ILO Report: Record Youth Unemployment Rate

The global youth unemployment rate rose from 11.9% in 2007 to 13% in 2009 due to the economic crisis.

The global youth unemployment rate reached its highest ever level, rising from 11.9% in 2007 to 13% in 2009 due to the economic crisis, the International Labour Organization (ILO) said Wednesday, warning that this trend is likely to continue to increase in 2010. In a new report published on the occasion of the opening of the International Year of Youth (August 12), the organization stated that of the 620 million economically active young people aged 15 to 24, 81 million were unemployed at the end of 2009, "the highest number ever reached, or 7.8 million more than in 2007".

The report, entitled "Global Trends in Youth Employment - 2010", adds that these trends will have "serious consequences for young people, as new entrants to the labor market swell the ranks of those already unemployed". It warns against "the risk of a lost generation, made up of young people who are totally detached from the labor market and have lost all hope of being able to work to earn a decent living". According to ILO forecasts, the rise in youth unemployment is expected to continue in 2010 to reach 13.1% and then decline moderately (12.7% in 2011).

The report specifies that in developed countries and some emerging economies, the impact of the crisis on young people is mainly felt in terms of unemployment and social unrest that goes hand in hand with discouragement and prolonged inactivity. It also notes that in developing economies where nearly 90% of young people live, this segment of the population is more vulnerable in terms of underemployment and poverty, adding that in low-income countries, the impact of the crisis is more reflected in a reduction in working time and wages for the small proportion of people benefiting from salaried employment and an increase in vulnerable employment in an overcrowded informal economy.

The document estimates that 152 million young people, or 28% of all young workers in the world, despite having a job, were still living in extreme poverty, in households earning less than $1.25 per person per day in 2008. The ILO report warns that unemployment, underemployment and discouragement can have long-term negative consequences for young people, compromising their future employment prospects in particular. The study also highlights the cost of youth idleness, emphasizing that "societies are losing their investment in education". States are losing revenue in terms of contributions to social security schemes, while being forced to increase social welfare spending, the report notes.

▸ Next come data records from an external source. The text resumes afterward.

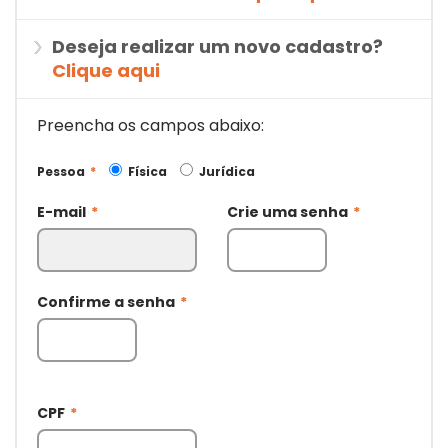
Deseja realizar um novo cadastro?
Clique aqui
Preencha os campos abaixo:
Pessoa
*
Física
Jurídica
E-mail
*
Crie uma senha
*
Confirme a senha
*
CPF
*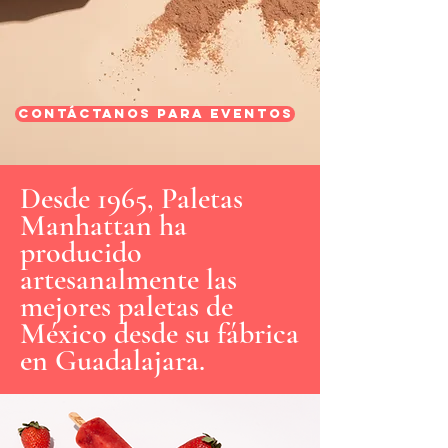
Contáctanos para Eventos
Desde 1965, Paletas
Manhattan ha
producido
artesanalmente las
mejores paletas de
México desde su fábrica
en Guadalajara.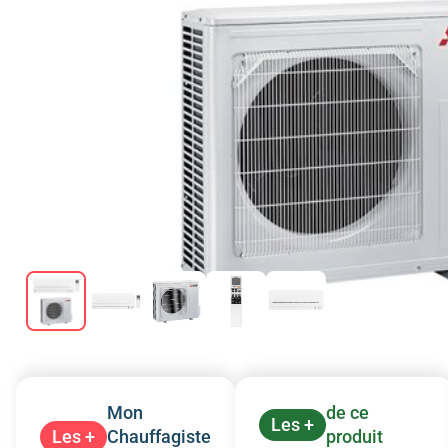
Mon
de ce
Les +
Les +
Chauffagiste
produit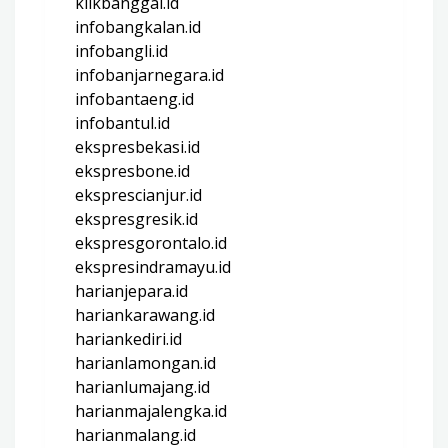
klikbanggai.id
infobangkalan.id
infobangli.id
infobanjarnegara.id
infobantaeng.id
infobantul.id
ekspresbekasi.id
ekspresbone.id
eksprescianjur.id
ekspresgresik.id
ekspresgorontalo.id
ekspresindramayu.id
harianjepara.id
hariankarawang.id
hariankediri.id
harianlamongan.id
harianlumajang.id
harianmajalengka.id
harianmalang.id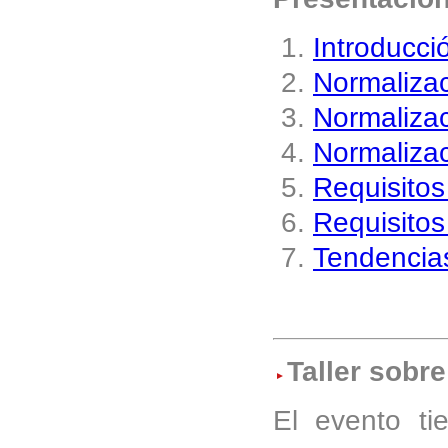
Introducció
Normalizac
Normalizac
Normalizac
Requisitos
Requisitos
Tendencias
Taller sobr
El evento ti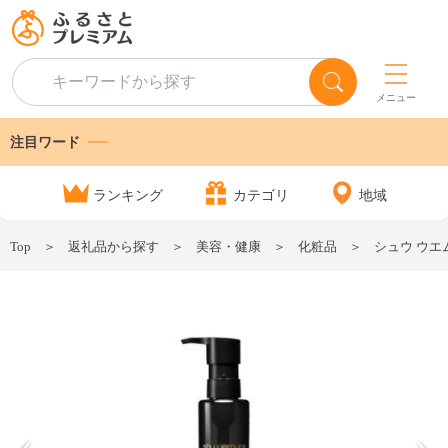
メニュー
注目ワード
ランキング
カテゴリ
地域
Top
返礼品から探す
美容・健康
化粧品
シュウ ウエ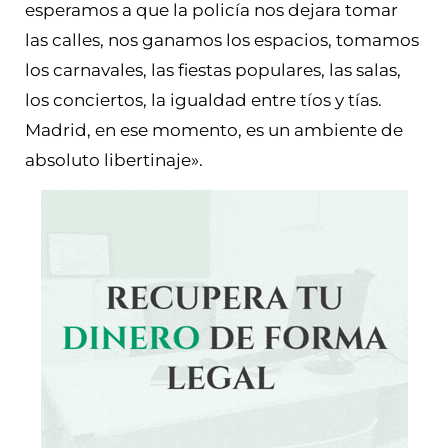
esperamos a que la policía nos dejara tomar
las calles, nos ganamos los espacios, tomamos
los carnavales, las fiestas populares, las salas,
los conciertos, la igualdad entre tíos y tías.
Madrid, en ese momento, es un ambiente de
absoluto libertinaje».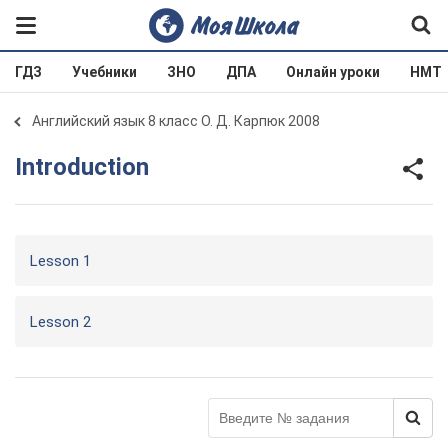
ГДЗ
Учебники
ЗНО
ДПА
Онлайн уроки
НМТ
Английский язык 8 класс О. Д. Карпюк 2008
Introduction
Lesson 1
Lesson 2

The report indicates that it is more difficult for young women to find a job, specifying that in 2009, the youth unemployment rate for women was 13.2% compared to a male rate of 12.9% (a difference of 0.3 percentage points, the same gap as that observed in 2007).
ILO forecasts show that the expected recovery should be slower for young people than for adults, estimating that youth unemployment figures and rates should only begin to decline in 2011.

The ILO forecasts a continuous increase in overall youth unemployment to a record level of 81.2 million unemployed young people with a rate of 13.1% in 2010. The following year, the number of unemployed young people should fall to 78.5 million, or a rate of 12.7%. In comparison, the rate of inactive adults should have peaked in 2009 at 4.9% and then decline by 0.1 percentage point per year in 2010 and 2011 (to reach 4.8 and 4.7% respectively).
Addressing regional trends, the ILO indicates that the youth unemployment rate increased by 4.6 percentage points in developed economies and the European Union between 2008 and 2009 and by 3.5 points in Central and Eastern Europe (excluding the EU) and the CIS.

These are, it notes, the highest annual increases ever recorded for youth unemployment in any region. The youth unemployment rate of 17.7% in 2009 in developed economies and the European Union is the highest ever recorded in the region since regional statistics have been available (since 1991). In most regions, young women continue to be the hardest hit by unemployment.

It is only in developed economies and the European Union that young men are more severely affected, the increase in the unemployment rate among young men between 2007 and 2009 was 6.8 percentage points, compared to 3.9 for young women, the document notes.
It notes that in developing countries, the crisis is swelling the ranks of vulnerable employment and the informal sector, adding that the facts support this observation of an increase in Latin America where, between 2008 and 2009, the number of self-employed people increased by 1.7% and the number of unpaid family workers by 3.8%.